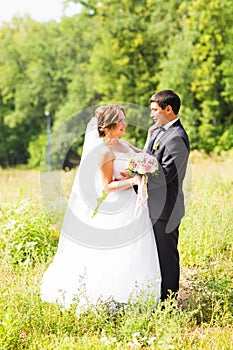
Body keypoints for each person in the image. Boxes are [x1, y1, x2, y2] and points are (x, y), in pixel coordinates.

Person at [40, 104, 161, 313]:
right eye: (120, 120)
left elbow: (148, 158)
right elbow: (108, 186)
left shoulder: (125, 144)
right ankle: (111, 296)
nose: (125, 124)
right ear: (108, 125)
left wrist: (149, 146)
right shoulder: (104, 152)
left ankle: (135, 295)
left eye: (124, 119)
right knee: (117, 251)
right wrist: (134, 180)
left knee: (136, 249)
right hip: (117, 206)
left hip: (134, 205)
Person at [144, 89, 190, 302]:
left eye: (155, 110)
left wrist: (134, 180)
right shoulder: (160, 131)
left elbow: (163, 176)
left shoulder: (177, 138)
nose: (152, 114)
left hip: (166, 210)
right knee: (155, 256)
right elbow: (148, 159)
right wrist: (148, 138)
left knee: (167, 258)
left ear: (168, 109)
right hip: (153, 206)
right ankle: (157, 297)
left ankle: (168, 304)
*-*-*
#### [EXERCISE]
Make an exact copy of the records from their first line through the line containing "right wrist: (134, 180)", both ends included, with the pictures omitted.

#### [ANSWER TO THE EXERCISE]
Body keypoints for each person in the image. Boxes are [x1, y1, x2, y2] and points are (x, y), in pixel coordinates.

Person at [40, 104, 161, 313]:
right eye: (120, 120)
left elbow: (148, 158)
right elbow: (108, 186)
left shoulder: (125, 144)
right ankle: (111, 296)
nose: (125, 124)
right ear: (108, 125)
left wrist: (149, 146)
right shoulder: (104, 152)
left ankle: (135, 295)
left eye: (124, 119)
right knee: (117, 251)
right wrist: (134, 180)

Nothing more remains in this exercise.